Data to examine |

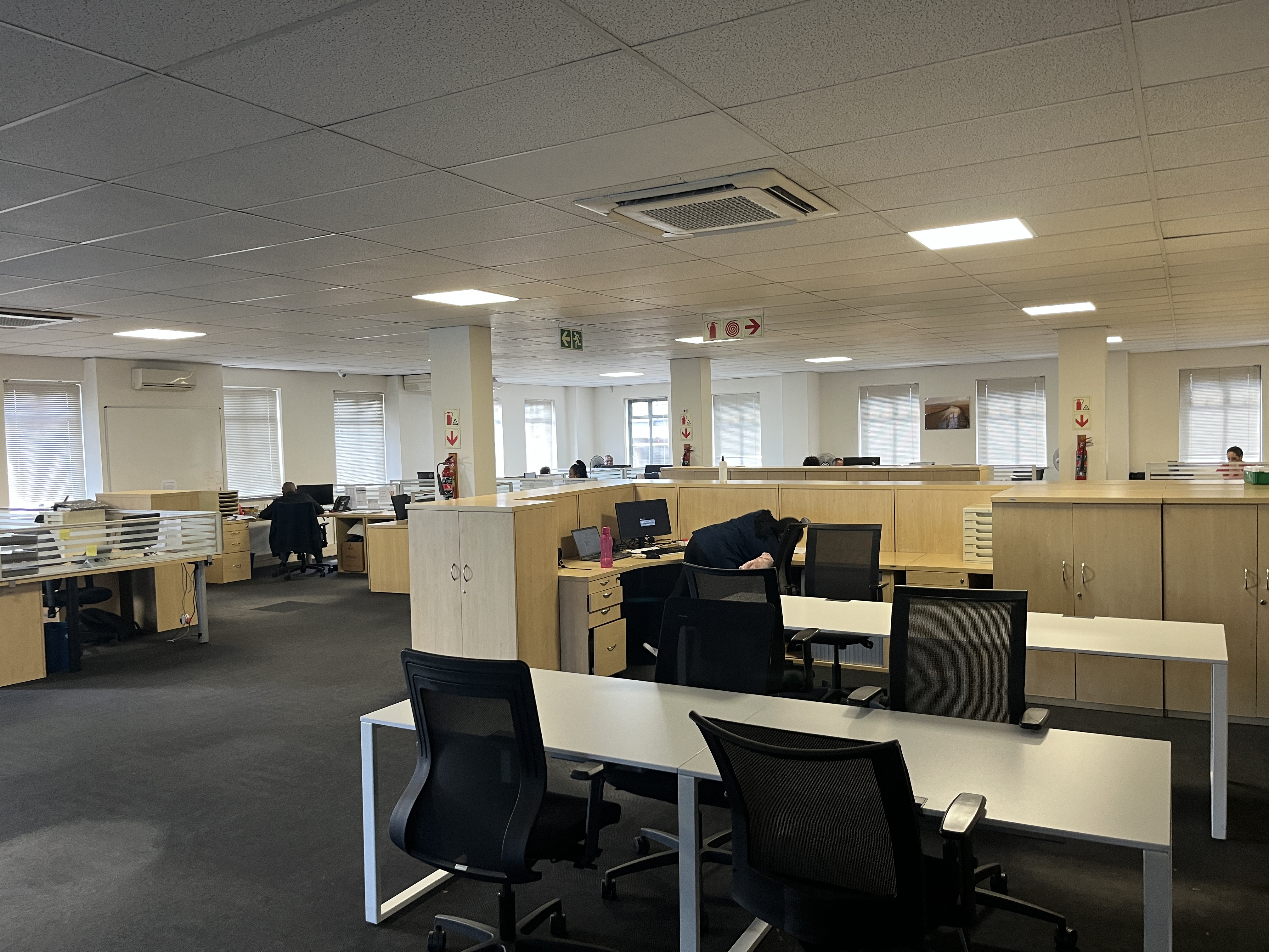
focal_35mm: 26
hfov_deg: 67.3
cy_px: 476
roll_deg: +2.1
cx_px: 634
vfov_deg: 53.1
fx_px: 953
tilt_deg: -3.5
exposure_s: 1/50
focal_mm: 5.1
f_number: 1.6
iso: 160
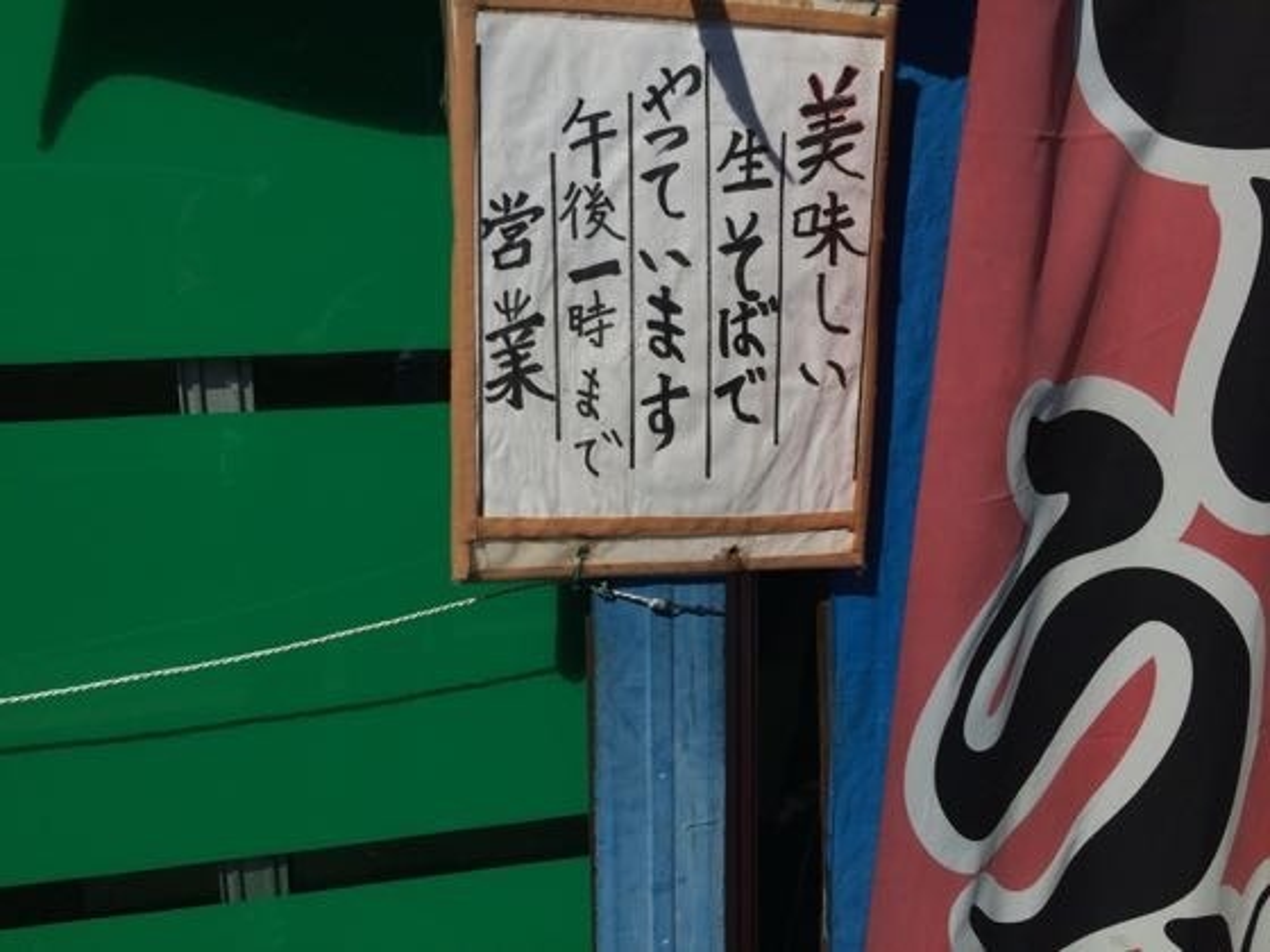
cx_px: 635
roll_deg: +1.2
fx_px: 1064
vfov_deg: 48.2
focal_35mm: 29
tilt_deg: -9.0
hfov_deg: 61.7
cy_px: 476
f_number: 2.2
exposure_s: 1/10309
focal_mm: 4.15
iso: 32
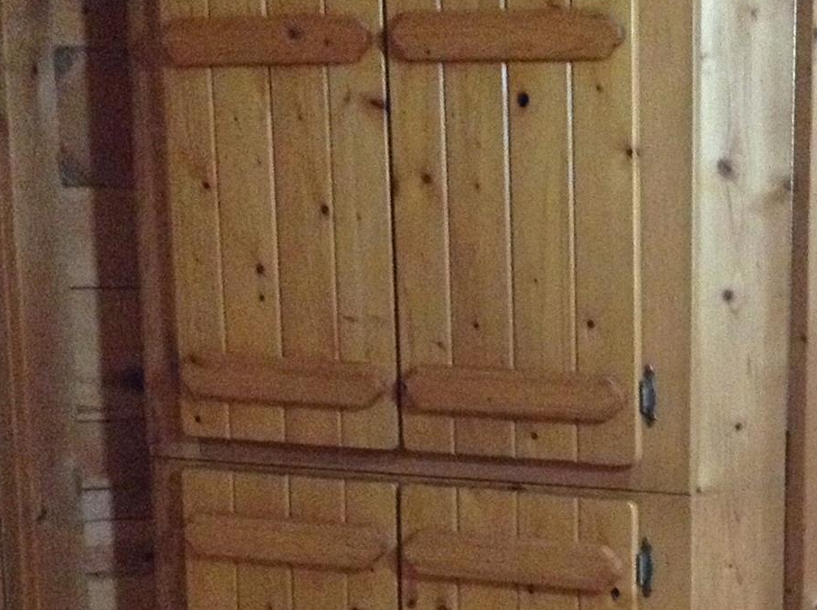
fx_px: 1861
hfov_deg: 24.2
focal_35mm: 79
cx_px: 711
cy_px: 492
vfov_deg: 18.4
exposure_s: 1/15
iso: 800
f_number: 2.4
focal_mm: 4.28
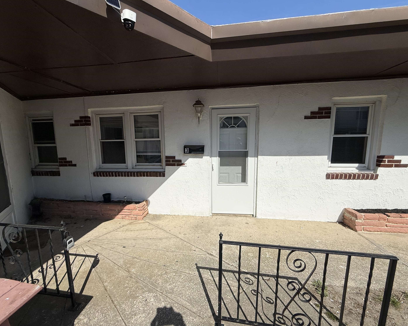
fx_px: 181
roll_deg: +1.2
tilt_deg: -7.7
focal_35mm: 15
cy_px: 164
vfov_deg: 84.0
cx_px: 194
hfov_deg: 96.7
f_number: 2.2
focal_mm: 2.22
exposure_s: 1/5155
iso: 64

Task details | Could you write out every record exactly, leaving the pictures out?

Answer to this task |
focal_35mm: 26
hfov_deg: 67.3
cy_px: 476
roll_deg: +2.1
cx_px: 634
vfov_deg: 53.1
fx_px: 953
tilt_deg: -3.5
exposure_s: 1/50
focal_mm: 5.1
f_number: 1.6
iso: 160
cx_px: 635
roll_deg: +1.2
fx_px: 1064
vfov_deg: 48.2
focal_35mm: 29
tilt_deg: -9.0
hfov_deg: 61.7
cy_px: 476
f_number: 2.2
exposure_s: 1/10309
focal_mm: 4.15
iso: 32
fx_px: 1861
hfov_deg: 24.2
focal_35mm: 79
cx_px: 711
cy_px: 492
vfov_deg: 18.4
exposure_s: 1/15
iso: 800
f_number: 2.4
focal_mm: 4.28
fx_px: 181
roll_deg: +1.2
tilt_deg: -7.7
focal_35mm: 15
cy_px: 164
vfov_deg: 84.0
cx_px: 194
hfov_deg: 96.7
f_number: 2.2
focal_mm: 2.22
exposure_s: 1/5155
iso: 64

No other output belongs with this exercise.